If this is Ashley MacIsaac's just-ducky hint for us media hacks to stop the scrutiny into his personal life, he's either (a) made his point, or (b) just added to the curiosity.
Of late, the 25-year-old eclectic Cape Breton fiddler's been clouded in more controversy over his off-stage persona, often at the expense of his musical sensibilities.
Granted, he prefers to explore modern avenues -- blending fiddle music with elements of electronica, hip-hop and alt-rock elements -- and leaves much of the traditional jiggin' and reelin' to his third cousin, Natalie MacMaster.
So when a surprise call came from MacIsaac at his Creignish, N.S., home, yours truly attempted to get his perspective on a number of, shall we say, "events" since the November release of his fourth album Helter's Celtic.
In town for a pair of Zaphod Beeblebrox 2 shows tomorrow and Friday night, MacIsaac offered his take on all that's gone on, with a hint of "hey, watch me skirt around these questions, will ya?"
New Year's Eve, 1999: At a Halifax Y2K-eve rave, MacIsaac reportedly screamed obscenities, sending many in the audience out the door outraged.
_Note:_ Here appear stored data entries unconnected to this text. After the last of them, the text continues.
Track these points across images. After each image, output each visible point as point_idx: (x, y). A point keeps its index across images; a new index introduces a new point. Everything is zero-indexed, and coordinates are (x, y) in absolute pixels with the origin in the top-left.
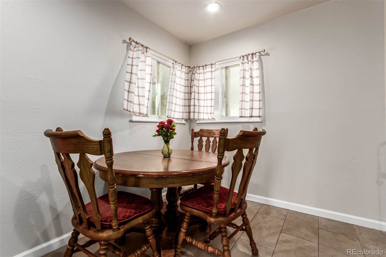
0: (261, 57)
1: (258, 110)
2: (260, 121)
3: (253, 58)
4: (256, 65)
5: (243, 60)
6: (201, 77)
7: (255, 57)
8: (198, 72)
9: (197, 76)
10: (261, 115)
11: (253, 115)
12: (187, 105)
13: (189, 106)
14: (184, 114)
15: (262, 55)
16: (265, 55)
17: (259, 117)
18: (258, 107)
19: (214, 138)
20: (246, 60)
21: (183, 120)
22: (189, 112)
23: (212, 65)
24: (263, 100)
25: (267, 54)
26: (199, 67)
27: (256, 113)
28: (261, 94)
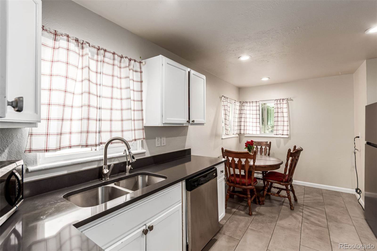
0: (288, 101)
1: (287, 131)
2: (288, 137)
3: (283, 101)
4: (285, 106)
5: (277, 102)
6: (248, 108)
7: (285, 101)
8: (246, 105)
9: (245, 108)
10: (288, 134)
11: (284, 134)
12: (239, 125)
13: (240, 126)
14: (238, 131)
15: (289, 100)
16: (290, 100)
17: (287, 135)
18: (287, 130)
19: (261, 146)
20: (279, 102)
21: (237, 134)
22: (240, 130)
23: (256, 102)
24: (289, 126)
25: (292, 100)
26: (247, 102)
27: (285, 133)
28: (288, 122)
The performance led to cancellations of concerts across the country and a media frenzy over his perceived downward spiral.
Ashley's response: "That was a tremendous evening. I enjoyed that, everybody there did. And then someone decided to write a story about thinking it was bad."
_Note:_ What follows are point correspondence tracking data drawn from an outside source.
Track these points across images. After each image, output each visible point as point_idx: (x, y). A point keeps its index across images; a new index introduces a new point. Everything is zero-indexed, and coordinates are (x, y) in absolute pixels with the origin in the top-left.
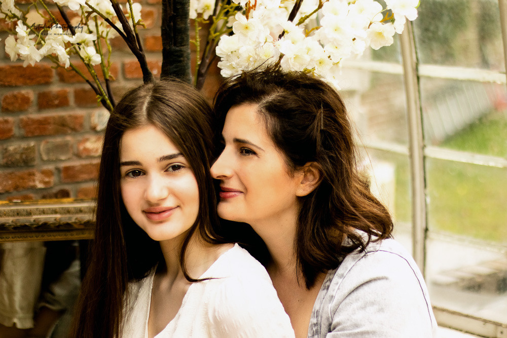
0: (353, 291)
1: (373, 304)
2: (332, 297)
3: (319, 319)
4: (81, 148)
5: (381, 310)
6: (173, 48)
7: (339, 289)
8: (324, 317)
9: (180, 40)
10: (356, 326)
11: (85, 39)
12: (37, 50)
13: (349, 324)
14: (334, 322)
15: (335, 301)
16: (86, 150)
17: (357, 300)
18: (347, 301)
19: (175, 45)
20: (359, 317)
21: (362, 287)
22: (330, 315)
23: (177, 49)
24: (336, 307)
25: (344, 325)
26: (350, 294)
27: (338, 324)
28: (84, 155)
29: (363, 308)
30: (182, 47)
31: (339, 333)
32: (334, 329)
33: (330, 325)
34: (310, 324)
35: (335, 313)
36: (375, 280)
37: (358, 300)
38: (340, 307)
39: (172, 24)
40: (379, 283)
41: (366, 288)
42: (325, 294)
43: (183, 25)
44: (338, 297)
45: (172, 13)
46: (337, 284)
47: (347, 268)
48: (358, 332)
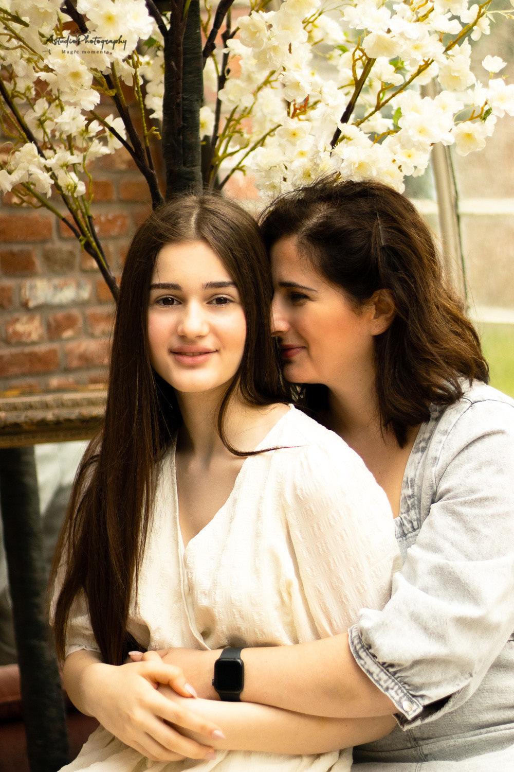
0: (462, 450)
1: (489, 463)
2: (436, 459)
3: (416, 489)
4: (10, 330)
5: (500, 471)
6: (183, 168)
7: (443, 448)
8: (426, 484)
9: (190, 159)
10: (472, 491)
11: (67, 161)
12: (9, 175)
13: (462, 489)
14: (441, 490)
15: (440, 464)
16: (16, 333)
17: (469, 460)
18: (456, 462)
19: (185, 165)
20: (474, 480)
21: (473, 445)
22: (434, 482)
23: (188, 170)
24: (443, 471)
25: (457, 491)
26: (459, 453)
27: (448, 491)
28: (14, 341)
29: (479, 469)
30: (193, 168)
31: (450, 501)
32: (440, 498)
33: (435, 494)
34: (403, 496)
35: (441, 479)
36: (488, 435)
37: (471, 459)
38: (448, 470)
39: (181, 137)
40: (494, 438)
41: (478, 445)
42: (419, 458)
43: (194, 140)
44: (443, 458)
45: (182, 123)
46: (441, 442)
47: (450, 423)
48: (476, 499)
Early January 2000: MacIsaac's Toronto-based label, Loggerhead Records, denounced his rave behaviour in a press release: "Ashley alone is responsible for his own actions ... We are offended by Ashley's recent behaviour. We signed Ashley for one reason only: His musical talent." An angry MacIsaac then told the Toronto Sun: "I don't want to be with a record company that s--ts all over me in a newspaper. They should have said, 'No comment' if they had any sense about a negative situation. Obviously, they're not a good record company and I don't want to be involved with them."
Ashley's response: "I hope people don't buy (Helter's Celtic). The only time I've ever sacrificed anything for art, let's say, would've been in recording that last album, where I sacrificed certain elements of lifestyle in order to achieve the end product. Which is to say, I've lost friends and spent money to pay for rents when I could've been just going on vacation."
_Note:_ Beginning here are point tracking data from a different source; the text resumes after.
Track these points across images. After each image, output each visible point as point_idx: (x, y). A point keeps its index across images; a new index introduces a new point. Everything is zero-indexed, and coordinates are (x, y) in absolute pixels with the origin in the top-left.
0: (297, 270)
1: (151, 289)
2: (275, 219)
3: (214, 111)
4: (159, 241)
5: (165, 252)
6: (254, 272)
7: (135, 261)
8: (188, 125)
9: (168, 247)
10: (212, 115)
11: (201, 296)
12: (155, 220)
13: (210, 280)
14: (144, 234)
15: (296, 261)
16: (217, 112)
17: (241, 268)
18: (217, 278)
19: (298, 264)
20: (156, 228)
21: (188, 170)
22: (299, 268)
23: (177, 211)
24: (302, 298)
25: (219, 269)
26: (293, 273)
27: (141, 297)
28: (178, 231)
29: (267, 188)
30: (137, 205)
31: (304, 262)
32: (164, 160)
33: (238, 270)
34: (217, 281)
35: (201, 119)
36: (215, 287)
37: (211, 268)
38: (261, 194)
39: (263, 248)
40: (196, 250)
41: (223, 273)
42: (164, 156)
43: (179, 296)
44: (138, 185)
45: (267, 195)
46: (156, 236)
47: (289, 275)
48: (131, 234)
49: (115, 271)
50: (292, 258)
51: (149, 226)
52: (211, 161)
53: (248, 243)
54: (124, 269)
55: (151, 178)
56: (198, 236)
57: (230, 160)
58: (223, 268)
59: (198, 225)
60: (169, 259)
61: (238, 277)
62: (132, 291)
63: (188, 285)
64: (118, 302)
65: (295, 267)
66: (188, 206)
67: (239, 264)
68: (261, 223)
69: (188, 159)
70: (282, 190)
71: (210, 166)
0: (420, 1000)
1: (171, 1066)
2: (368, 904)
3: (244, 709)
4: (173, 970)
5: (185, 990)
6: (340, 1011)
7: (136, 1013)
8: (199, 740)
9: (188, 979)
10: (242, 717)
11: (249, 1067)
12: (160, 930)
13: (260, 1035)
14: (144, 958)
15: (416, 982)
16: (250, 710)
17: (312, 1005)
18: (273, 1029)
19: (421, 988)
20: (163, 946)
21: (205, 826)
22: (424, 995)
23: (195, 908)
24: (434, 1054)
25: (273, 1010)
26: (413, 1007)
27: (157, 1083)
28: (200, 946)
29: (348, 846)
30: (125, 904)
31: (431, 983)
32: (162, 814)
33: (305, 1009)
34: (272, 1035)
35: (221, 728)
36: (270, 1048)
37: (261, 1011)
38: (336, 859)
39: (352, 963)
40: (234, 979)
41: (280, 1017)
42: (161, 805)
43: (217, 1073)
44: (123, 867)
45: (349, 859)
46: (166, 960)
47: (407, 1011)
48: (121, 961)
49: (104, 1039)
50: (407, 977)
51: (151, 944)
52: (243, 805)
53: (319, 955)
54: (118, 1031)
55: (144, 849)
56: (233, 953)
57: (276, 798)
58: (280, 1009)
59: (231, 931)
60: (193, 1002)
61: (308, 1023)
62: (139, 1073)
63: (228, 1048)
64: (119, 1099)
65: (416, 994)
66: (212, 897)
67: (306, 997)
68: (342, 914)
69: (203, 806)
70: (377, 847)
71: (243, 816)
January-May 2000: MacIsaac reportedly told the Halifax Chronicle-Herald that he's broke, only to later claim he made it all up. Come the spring, he filed for bankruptcy, claiming he received poor financial advice that ultimately left his corporation, Ancient Music Ltd., in dire shape.
Ashley's response: "Those types of things aren't so relevant to the end product. I don't usually get into discussing that. (Voice gets louder.) What about when there's a division of a snowman, all of a sudden you get a Frosty The Snowman that shows up?"
(Following that, at the prompting of a friend, were the aforementioned quacks and an abrupt hang-up.)
That leaves only MacIsaac's music and his live performances. Despite the above goings-on, the shows he has managed to perform retain the high-energy and eclecticism he's been known for.
And while he loves sharing his music with his many fans and on-lookers, he admits he only performs for one particular individual: Himself.
"I do any type of music I imagine in order to get paid," MacIsaac says. "I don't tell people what my music is about. There's only one person in the world who knows that I have particular feelings about how my music works. That I keep private. For anyone else, it's just entertainment."